L’obligation d’enregistrer les entretiens lors des enquêtes de la Commission européenne

L’obligation d’enregistrer les entretiens lors des enquêtes de la Commission européenne

CJUE, 9 mars 2023, aff. C-682/20 P, C-690/20 P, C-693/20 P

 

Ce qu’il faut retenir :

La Commission européenne doit enregistrer les entretiens qu’elle mène et les soumettre à l’approbation des personnes interrogées afin de pouvoir utiliser les informations issues de ces entretiens pour établir une pratique anticoncurrentielle.

Cette obligation s’applique avant l’ouverture formelle de l’enquête pour collecter des indices de l’infraction, sous réserve que les entretiens visent à collecter des éléments relatifs à l’objet d’une enquête, mais aussi après l’ouverture formelle de l’enquête pour collecter des preuves de l’infraction.

 

Pour approfondir :

La Commission européenne (ci-après « Commission ») a été informée de l’existence, entre 2015 et 2016, de plusieurs échanges d’informations stratégiques entre des entreprises françaises du secteur de la distribution alimentaire et non alimentaire.

En raison des soupçons de pratiques anticoncurrentielles, la Commission a ordonné en 2017 des inspections dans les locaux de plusieurs entreprises de ce secteur et leurs filiales.

 

En effet, l’article 20, paragraphe 1 et 4 du règlement (CE) n° 1/2003 du Conseil du 16 décembre 2002 confère à la Commission des pouvoirs d’enquête étendus : accès aux locaux, inspection, audition, enregistrement et mise sous scellés.

 

Dans cette affaire, trois entreprises ont introduit des recours devant le Tribunal de l’Union européenne (ci-après « Tribunal ») afin d’annuler les décisions d’inspection de la Commission.

Le Tribunal a partiellement annulé les décisions contestées (arrêts du Tribunal du 5 octobre 2020, T-249/17, T254/17 , et T-255/17). Le Tribunal a ainsi annulé les décisions d’inspection visant les échanges de 2016 au motif que la Commission ne détenait pas suffisamment d’indices permettant de présumer une pratique anticoncurrentielle. En revanche, le Tribunal a rejeté les recours ouverts contre la légalité et le déroulement des inspections qui visait les échanges de 2015.

 

Les entreprises et leurs filiales ont décidé de former un pourvoi contre les arrêts du Tribunal qui ont partiellement annulé les décisions contestées. La Cour de justice de l’Union européenne (ci-après « Cour ») s’est notamment prononcée sur (1) l’effectivité des voies de recours, mais l’apport majeur des arrêts concerne (2) la régularité formelle des indices.

DONNÉES BRUTES:

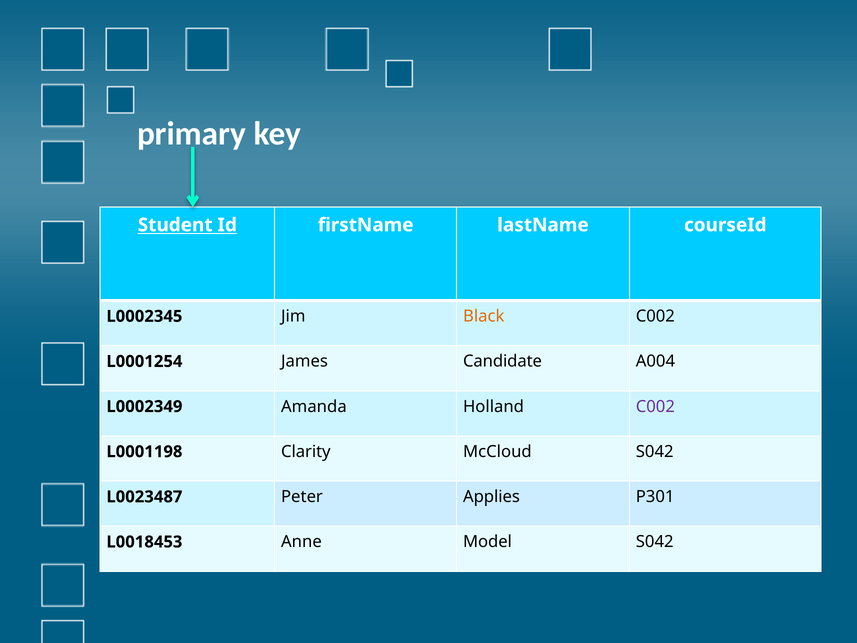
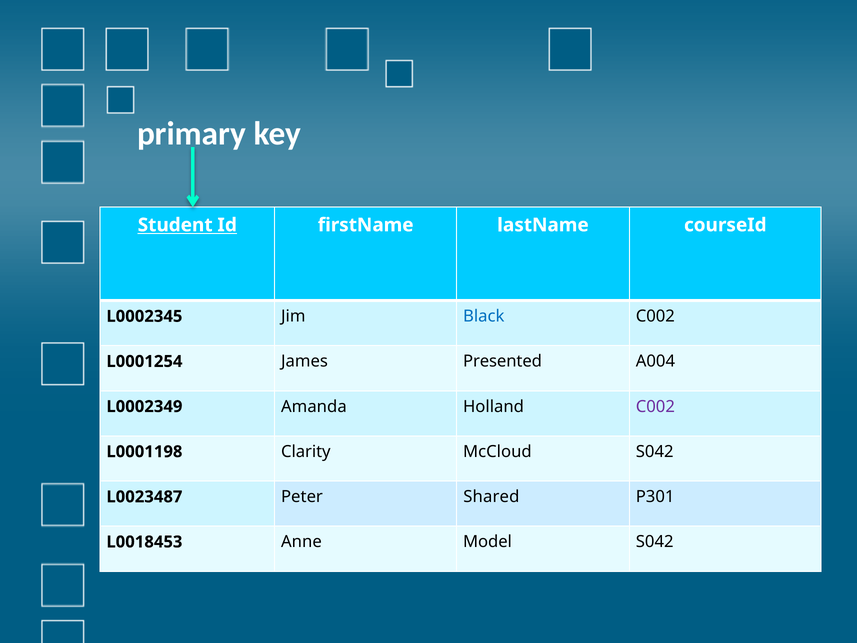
Black colour: orange -> blue
Candidate: Candidate -> Presented
Applies: Applies -> Shared
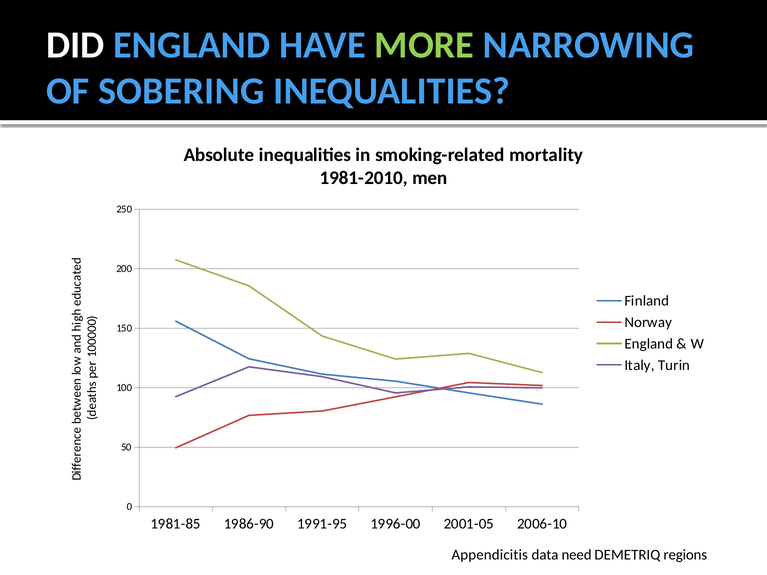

CONSIGNES DE L'EXERCICE:
a – Pour chacune des affirmations suivantes, indiquez par oui ou par non si elle concorde avec l'extrait retenu, puis citez textuellement les mots qui tranchent la question : (i) les inspections ont été ordonnées par la Commission en 2017 ; (ii) le Tribunal a annulé en totalité les décisions contestées ; (iii) les échanges d'informations stratégiques impliquaient des entreprises allemandes.
b – Rédigez la suite de l'extrait retenu consacré à l'obligation d'enregistrer les entretiens, en reprenant après sa dernière phrase.

RÉSULTATS DE L'EXERCICE:
a –
(i) Oui : « la Commission a ordonné en 2017 des inspections dans les locaux de plusieurs entreprises de ce secteur et leurs filiales ».
(ii) Non : « Le Tribunal a partiellement annulé les décisions contestées ».
(iii) Non : « entre des entreprises françaises du secteur de la distribution alimentaire et non alimentaire ».

b –
 

1. L'effectivité des voies de recours

 

La Cour a rejeté la demande des requérantes visant à contester l’effectivité des voies de recours.

 

La Cour rappelle qu’en matière de visites domiciliaires, le respect du droit à un recours effectif doit être examiné à la lumière des quatre conditions suivantes :

(1) l’existence d’un contrôle juridictionnel effectif, en fait comme en droit, de la régularité de la décision de procéder à de telles visites ou des mesures prises dans le cadre de celles-ci ;

(2) le ou les recours disponibles doivent permettre en présence d’une irrégularité (i) de prévenir la survenance de l’opération ou (ii) de fournir à l’intéressé un redressement approprié si l’opération irrégulière a déjà eu lieu ;

(3) l’accès avec certitude au recours concerné ;

(4) le délai raisonnable du contrôle juridictionnel.

 

Dans les trois arrêts rendus le 9 mars 2023, la Cour a retenu que le Tribunal pouvait procéder à une analyse globale, par opposition à un examen individuel, des voies de recours. Pour cela, il suffit (i) qu’un contrôle judiciaire postérieur à la décision d’inspection permette de contrebalancer l’absence de contrôle judiciaire préalable et (ii) que le ou les recours disponibles permettent de rétablir une situation appropriée.

 

2. La régularité formelle des indices

 

L’apport majeur des trois arrêts porte sur les règles régissant les pouvoirs d’enquête de la Commission et en particulier l’obligation d’enregistrement des entretiens prévue à l’article 19 du règlement (CE) n° 1/2003 du Conseil du 16 décembre 2002 et à l’article 3 du règlement (CE) n° 773/2004 de la Commission du 7 avril 2004.

 

Les requérantes ont reproché au Tribunal de ne pas avoir sanctionné la Commission pour (i) avoir omis de procéder à l’enregistrement des entretiens lorsque l’enquête n’était pas formellement ouverte et (ii) ne pas avoir écarté les indices résultant de ces entretiens.

 

Dans les trois arrêts, la Cour rappelle que lorsque la Commission procède à une enquête, elle doit enregistrer tous les entretiens qu’elle mène qui visent à collecter des informations relatives à l’objet de l’enquête, au regard de leur teneur et de leur contexte. La Cour ajoute que cette obligation s’applique autant avant l’ouverture formelle d’une enquête afin de collecter des indices d’une infraction qu’après l’ouverture de l’enquête en vue de collecter des preuves d’une infraction.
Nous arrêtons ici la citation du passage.